El frio está menguando, se disipa entre el pasar del fuerte viento emigrante del más allá del norte, el sol pretende llamar la atención, y sofocar esta cara pálida llena de risas congeladas. Camina Marzo, y la liebre ya se puso su mejor traje de catrín, quiere tomar el té y festejar un felíz no cumpleaños, mientras que el tiempo dé de si, mientras que las manecillas del reloj se vayan retrasando con el enojo del planeta por aquellos locos que negaron estar locos.
Tres meses han pasado volatiles, pareciese que huyeran de algo que se avecina a la vuelta de la esquina, pues dicen por ahí, que el tiempo habrá cambiado, que el tiempo ya no será el tiempo que hemos conocido, y los dos mil años quedarán suspendidos en el espacio. Un día son mil años, mil años son un día, vete al cielo, veras que no es una teoría.

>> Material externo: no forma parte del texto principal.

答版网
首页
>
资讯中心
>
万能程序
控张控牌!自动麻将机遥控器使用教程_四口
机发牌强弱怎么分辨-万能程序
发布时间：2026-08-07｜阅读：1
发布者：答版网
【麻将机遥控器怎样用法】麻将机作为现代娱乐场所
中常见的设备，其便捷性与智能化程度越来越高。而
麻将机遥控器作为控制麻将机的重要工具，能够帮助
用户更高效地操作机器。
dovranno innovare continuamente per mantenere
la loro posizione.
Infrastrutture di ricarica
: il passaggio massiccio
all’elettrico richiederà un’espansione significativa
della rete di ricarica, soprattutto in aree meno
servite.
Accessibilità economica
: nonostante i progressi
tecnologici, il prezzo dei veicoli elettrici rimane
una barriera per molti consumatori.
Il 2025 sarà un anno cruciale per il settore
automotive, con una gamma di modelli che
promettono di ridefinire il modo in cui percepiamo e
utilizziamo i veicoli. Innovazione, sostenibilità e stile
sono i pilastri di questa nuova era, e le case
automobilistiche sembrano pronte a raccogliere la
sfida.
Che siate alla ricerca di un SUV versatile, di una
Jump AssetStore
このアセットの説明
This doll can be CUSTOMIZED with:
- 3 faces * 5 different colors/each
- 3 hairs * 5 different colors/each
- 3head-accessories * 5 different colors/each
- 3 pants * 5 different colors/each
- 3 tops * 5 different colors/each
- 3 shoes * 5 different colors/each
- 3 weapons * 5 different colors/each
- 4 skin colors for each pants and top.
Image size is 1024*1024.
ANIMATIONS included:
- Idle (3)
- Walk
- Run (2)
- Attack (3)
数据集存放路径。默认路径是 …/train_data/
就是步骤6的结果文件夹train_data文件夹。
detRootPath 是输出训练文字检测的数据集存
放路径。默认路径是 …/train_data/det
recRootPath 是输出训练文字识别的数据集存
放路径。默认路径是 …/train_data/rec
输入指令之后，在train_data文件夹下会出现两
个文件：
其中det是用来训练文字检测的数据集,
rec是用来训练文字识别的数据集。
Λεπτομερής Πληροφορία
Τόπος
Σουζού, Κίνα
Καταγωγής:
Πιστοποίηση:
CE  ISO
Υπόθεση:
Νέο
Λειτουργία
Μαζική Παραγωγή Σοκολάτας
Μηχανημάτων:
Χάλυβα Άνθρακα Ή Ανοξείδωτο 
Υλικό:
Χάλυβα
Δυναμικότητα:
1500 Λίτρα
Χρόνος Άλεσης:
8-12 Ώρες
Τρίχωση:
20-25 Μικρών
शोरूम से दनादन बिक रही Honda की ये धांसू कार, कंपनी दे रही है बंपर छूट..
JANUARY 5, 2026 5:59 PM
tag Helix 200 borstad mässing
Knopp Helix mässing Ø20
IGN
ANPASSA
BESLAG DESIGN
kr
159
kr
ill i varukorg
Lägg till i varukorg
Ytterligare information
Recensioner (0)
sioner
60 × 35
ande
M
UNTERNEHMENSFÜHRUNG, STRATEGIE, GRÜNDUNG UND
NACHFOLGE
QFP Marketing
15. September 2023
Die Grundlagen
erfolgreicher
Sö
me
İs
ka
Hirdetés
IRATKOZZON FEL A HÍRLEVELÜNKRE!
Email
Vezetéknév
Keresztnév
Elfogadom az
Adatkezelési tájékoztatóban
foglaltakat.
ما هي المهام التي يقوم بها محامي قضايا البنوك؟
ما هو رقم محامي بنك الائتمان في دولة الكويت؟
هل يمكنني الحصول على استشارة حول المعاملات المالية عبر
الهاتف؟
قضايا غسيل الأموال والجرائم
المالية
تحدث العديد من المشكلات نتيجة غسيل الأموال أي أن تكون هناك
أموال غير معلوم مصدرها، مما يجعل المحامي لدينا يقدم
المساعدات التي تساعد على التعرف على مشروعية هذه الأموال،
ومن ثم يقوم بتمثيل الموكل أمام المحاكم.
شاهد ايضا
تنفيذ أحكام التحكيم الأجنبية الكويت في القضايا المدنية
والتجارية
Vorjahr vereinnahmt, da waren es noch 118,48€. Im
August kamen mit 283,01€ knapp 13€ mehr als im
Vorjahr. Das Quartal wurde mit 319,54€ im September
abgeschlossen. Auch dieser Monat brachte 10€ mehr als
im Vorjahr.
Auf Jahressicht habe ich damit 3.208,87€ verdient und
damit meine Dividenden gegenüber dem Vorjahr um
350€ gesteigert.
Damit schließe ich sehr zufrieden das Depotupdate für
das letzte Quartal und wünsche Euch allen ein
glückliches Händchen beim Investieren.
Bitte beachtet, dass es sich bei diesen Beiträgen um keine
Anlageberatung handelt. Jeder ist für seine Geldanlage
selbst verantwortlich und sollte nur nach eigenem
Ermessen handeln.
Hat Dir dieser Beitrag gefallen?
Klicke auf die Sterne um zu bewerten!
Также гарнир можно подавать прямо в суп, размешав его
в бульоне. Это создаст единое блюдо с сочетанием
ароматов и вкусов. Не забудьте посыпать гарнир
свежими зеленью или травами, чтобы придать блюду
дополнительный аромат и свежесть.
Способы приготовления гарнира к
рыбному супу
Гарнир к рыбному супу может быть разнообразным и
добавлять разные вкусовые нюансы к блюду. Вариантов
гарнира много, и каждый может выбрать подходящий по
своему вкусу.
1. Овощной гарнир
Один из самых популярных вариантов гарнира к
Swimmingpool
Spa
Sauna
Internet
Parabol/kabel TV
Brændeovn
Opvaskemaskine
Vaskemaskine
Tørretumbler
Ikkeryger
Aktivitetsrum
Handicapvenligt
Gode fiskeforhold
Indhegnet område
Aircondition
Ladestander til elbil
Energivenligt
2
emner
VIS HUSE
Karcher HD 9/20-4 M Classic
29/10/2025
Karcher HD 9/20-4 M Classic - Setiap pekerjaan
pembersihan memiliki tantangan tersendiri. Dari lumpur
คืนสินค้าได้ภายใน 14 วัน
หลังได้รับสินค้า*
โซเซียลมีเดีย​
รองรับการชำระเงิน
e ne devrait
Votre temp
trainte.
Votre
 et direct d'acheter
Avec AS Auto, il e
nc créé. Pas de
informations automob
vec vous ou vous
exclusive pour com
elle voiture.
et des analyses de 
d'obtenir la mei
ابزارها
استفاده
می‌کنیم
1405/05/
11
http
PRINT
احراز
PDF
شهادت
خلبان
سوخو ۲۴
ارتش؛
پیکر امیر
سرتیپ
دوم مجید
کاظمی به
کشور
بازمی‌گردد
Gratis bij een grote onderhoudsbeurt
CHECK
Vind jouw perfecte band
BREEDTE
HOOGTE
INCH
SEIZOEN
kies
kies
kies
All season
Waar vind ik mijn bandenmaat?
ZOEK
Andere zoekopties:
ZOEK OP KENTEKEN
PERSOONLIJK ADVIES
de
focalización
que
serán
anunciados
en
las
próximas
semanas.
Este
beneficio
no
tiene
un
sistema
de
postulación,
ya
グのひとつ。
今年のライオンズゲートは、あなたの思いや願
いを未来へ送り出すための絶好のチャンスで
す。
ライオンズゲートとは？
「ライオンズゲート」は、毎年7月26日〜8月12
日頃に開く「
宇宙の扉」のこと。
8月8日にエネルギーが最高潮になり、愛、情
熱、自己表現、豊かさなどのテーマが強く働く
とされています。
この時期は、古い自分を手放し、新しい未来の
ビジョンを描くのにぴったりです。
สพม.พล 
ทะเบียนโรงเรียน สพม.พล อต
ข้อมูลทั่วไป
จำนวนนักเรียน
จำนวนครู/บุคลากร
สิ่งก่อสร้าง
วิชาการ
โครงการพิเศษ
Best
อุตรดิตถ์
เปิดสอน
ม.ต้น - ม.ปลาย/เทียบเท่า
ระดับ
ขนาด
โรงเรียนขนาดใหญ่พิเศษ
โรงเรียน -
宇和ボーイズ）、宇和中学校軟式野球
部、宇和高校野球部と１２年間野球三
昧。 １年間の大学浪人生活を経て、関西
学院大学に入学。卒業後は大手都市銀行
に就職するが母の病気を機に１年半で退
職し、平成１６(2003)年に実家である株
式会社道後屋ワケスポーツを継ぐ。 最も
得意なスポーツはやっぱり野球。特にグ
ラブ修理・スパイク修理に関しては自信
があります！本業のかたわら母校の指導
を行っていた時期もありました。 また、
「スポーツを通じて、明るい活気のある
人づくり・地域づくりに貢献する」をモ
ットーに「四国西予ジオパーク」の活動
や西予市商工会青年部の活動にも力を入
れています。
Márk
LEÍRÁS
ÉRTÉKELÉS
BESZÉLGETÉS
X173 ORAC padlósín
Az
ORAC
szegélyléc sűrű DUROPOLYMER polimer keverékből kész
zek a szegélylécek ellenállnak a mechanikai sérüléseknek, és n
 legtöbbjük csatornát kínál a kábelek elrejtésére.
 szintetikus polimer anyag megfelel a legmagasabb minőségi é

Asteroides han golpeado una y otra vez mi nave espacial, no es batalla contra la gente, es batalla contra mi propio caminar. Pierda o gane, escrito está, soy de donde vengo, y a donde vaya, mi marca jamás se borrará. Sellado estoy de aquel cordero que vino con ojos de fuego y voz de trueno, a limpiar la suciedad.
Vistamonos de ropas blancas, por que antes de que abras bien los ojos, los sueños se habrán hecho realidad, y las pesadillas de muchos tomarán materia visible pues en materia han vivido y no buscaron nada más. Seremos uno con el universo. Yah veh lo que vez, no te rehuses, claro todo está, no lo crees, pero es verdad, ya no hay nada que me pueda parar, ni la vida, ni la muerte, ni en el cielo ni en la tierra, nada apagará la llama del fuego que en el cielo se verá. Mi corazón arde, mi mente se ilumina y mi cuerpo se regenera, al compás del equinoccio celestial.